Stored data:
>>>>>
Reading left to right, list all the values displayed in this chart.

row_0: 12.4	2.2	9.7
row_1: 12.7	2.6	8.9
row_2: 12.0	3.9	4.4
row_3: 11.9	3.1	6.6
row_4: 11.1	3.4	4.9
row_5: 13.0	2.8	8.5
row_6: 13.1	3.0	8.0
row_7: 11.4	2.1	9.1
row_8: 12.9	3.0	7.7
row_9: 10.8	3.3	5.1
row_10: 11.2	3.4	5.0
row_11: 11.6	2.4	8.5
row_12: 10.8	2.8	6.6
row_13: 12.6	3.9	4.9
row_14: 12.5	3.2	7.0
<<<<<
* [What is required] Could you write out the lines above again, keeping every character the same?

* [Answer]
Reading left to right, list all the values displayed in this chart.

row_0: 12.4	2.2	9.7
row_1: 12.7	2.6	8.9
row_2: 12.0	3.9	4.4
row_3: 11.9	3.1	6.6
row_4: 11.1	3.4	4.9
row_5: 13.0	2.8	8.5
row_6: 13.1	3.0	8.0
row_7: 11.4	2.1	9.1
row_8: 12.9	3.0	7.7
row_9: 10.8	3.3	5.1
row_10: 11.2	3.4	5.0
row_11: 11.6	2.4	8.5
row_12: 10.8	2.8	6.6
row_13: 12.6	3.9	4.9
row_14: 12.5	3.2	7.0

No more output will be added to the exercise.